Fünf Uhr morgens, allgemeines Weckerklingeln. Kurze Nacht. Müde Gesichter. Da war das üppige Frühstück genau das Richtige zum Wach werden. Ein letztes Mal die Jagdhornsignale getrötet und aus vollem Hals mitgesungen. Koffer packen und auschecken. Jetzt wurde es ernst, wirklich ernst. Wir mussten in freier Natur, mitten im Wald, unser Können und Wissen unter Beweis stellen. Und immer dran denken, wenn sich bei der Waffenhandhabung ein Fehler einschleicht, ist die Prüfung gelaufen. Gut so. Wir haben es nicht mit Spielzeug, sondern Waffen zu tun. Wir werden Verantwortung tragen.
Neben den einheitlichen T-Shirts, zierte jede Hand ein großes „L“. Warum? Laufkontrolle. Die zu vergessen wäre fatal. Im Einheitslook ging also nun von Station zu Station.
Station eins: Hallo Herr Förster! Genau. Naturschutz, Hege, Land- und Waldbau. Nicht meine Paradedisziplin. Und auch das noch. Roter Holunder. Für mich sah das ganz klar nach Vogelbeere oder auch Sorbus aucuparia aus. Der Förster war da anderer Meinung. Ich auch, irgendwann. Super Start. Positiv sehen, kann ja nur besser werden.
Stimmt. Station Nummer zwei: Waffenkunde. Dank „L“ und intensiven Training war das ein Kinderspiel. Ebenso Jagdrecht. Machbar.
Hätte so schön sein können, dieser Flow. Hätte. Wenn da nicht Station Nummer vier und fünf gewesen wären. Nach dem Jagdrecht folgte die Behandlung des erlegten Wildes, Wildkrankheiten, Jagdhundewesen und jagdliches Brauchtum. Für mich also: Leber, Milz und Niere erkennen. Puh. Lange überlegen. Aber geschafft. Auch die Teckel und Pflichten des Jagdkönigs fanden sich noch in der hintersten Ecke meiner grauen Zellen.
Nun aber. Hoch motiviert. Danach war es schließlich vorbei. Ab zur Wildtierkunde. Losung erkennen. Lief wie geschmiert. Weiter. Pirschzeichen. Tja, jetzt wurde es spannend.

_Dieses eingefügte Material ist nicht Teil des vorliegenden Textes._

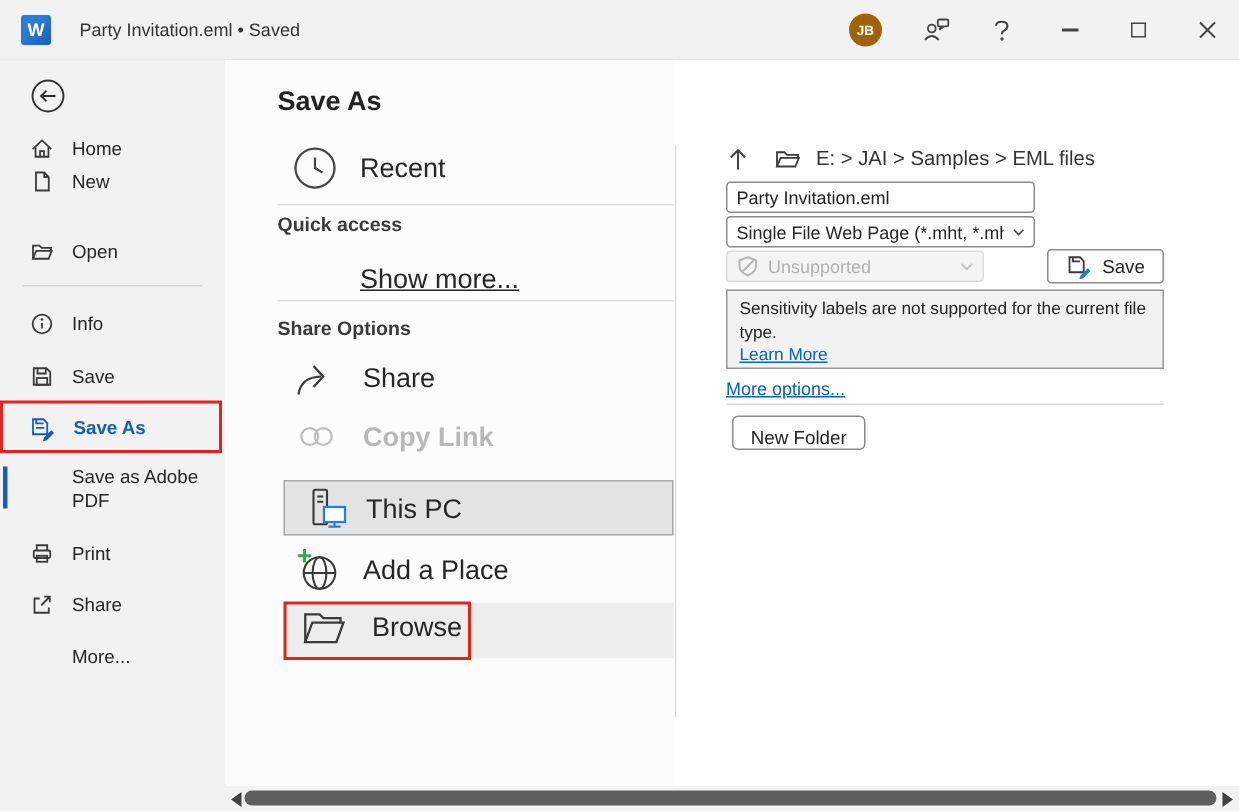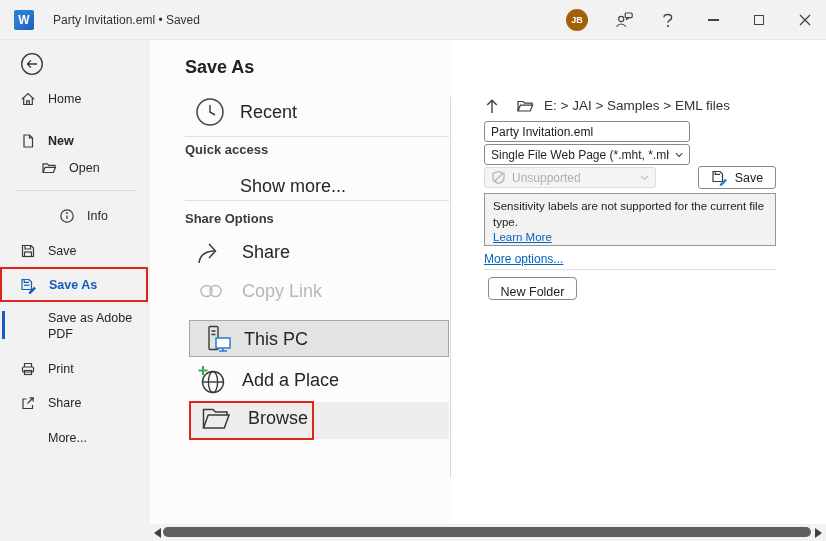"New" div.side-item { font-weight: bold -> none; top: 84px -> 64px }
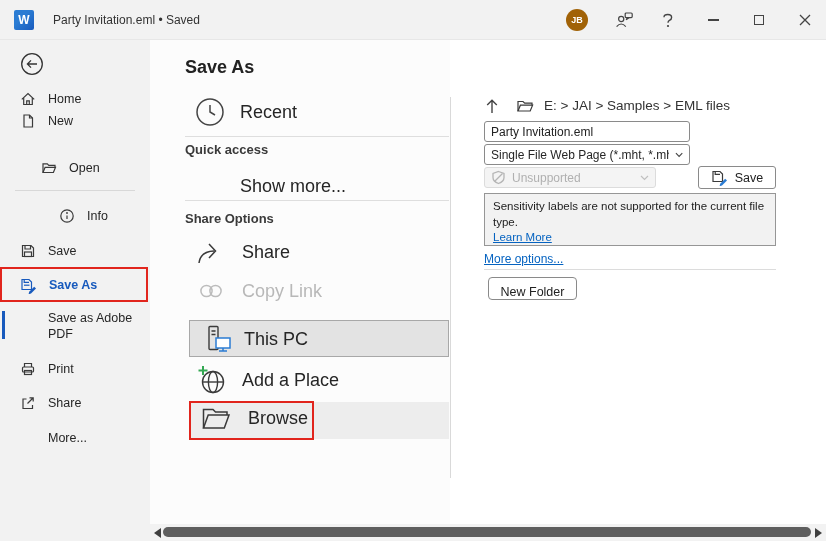"Open" div.side-item { margin-left: 21px -> none }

Malbäume, Fegestellen, Verbiss- und Schälschäden, ein heilloses Durcheinander in meinen Gedanken. Welches Stück macht was zu welchem Zeitpunkt? Ähm...Ähm gibt’s nicht in der Prüfung. Statt „Ähm“ tief durchatmen. Gedanken sortieren, Ordnung ins Chaos bringen. Das Wissen war ja da. Und siehe da. Die Struktur kam wieder. Ganz langsam. Besser spät als nie.
Hat es gereicht? Den Prüfern war nichts zu entlocken. Da blieb nur eins, abwarten. Peu à peu füllte sich der Warteraum mit den fertigen Prüflingen. Handys waren tabu, also Kommunikation – offline. Klar, jedes Detail wurde bis ins Kleinste analysiert. Jeder sagt was anderes. Was ist nun richtig? Gibt es überhaupt richtig oder falsch?
Die Kuchentheke wurde unser bester Freund. Hoher Blutzuckerspiegel, gute Laune. Gute Laune brauchten wir auch, besonders jetzt. Denn es wurde ernst. Die Ergebnisse ausgewertet. Schwarz auf weiß. Ende.
Zitternde Knie, angespannte Gesichter, vergnügte Prüfer. Die Worte trafen uns mitten ins Herz: Ihr alle habt es geschafft. Und jetzt? Kräftiges Händeschütteln, Gratulationen von allen Seiten, Umarmungen von den Liebsten, Fotos für´s Erinnerungsalbum. Jetzt geht das Lernen erst so richtig los. Waidmannsheil!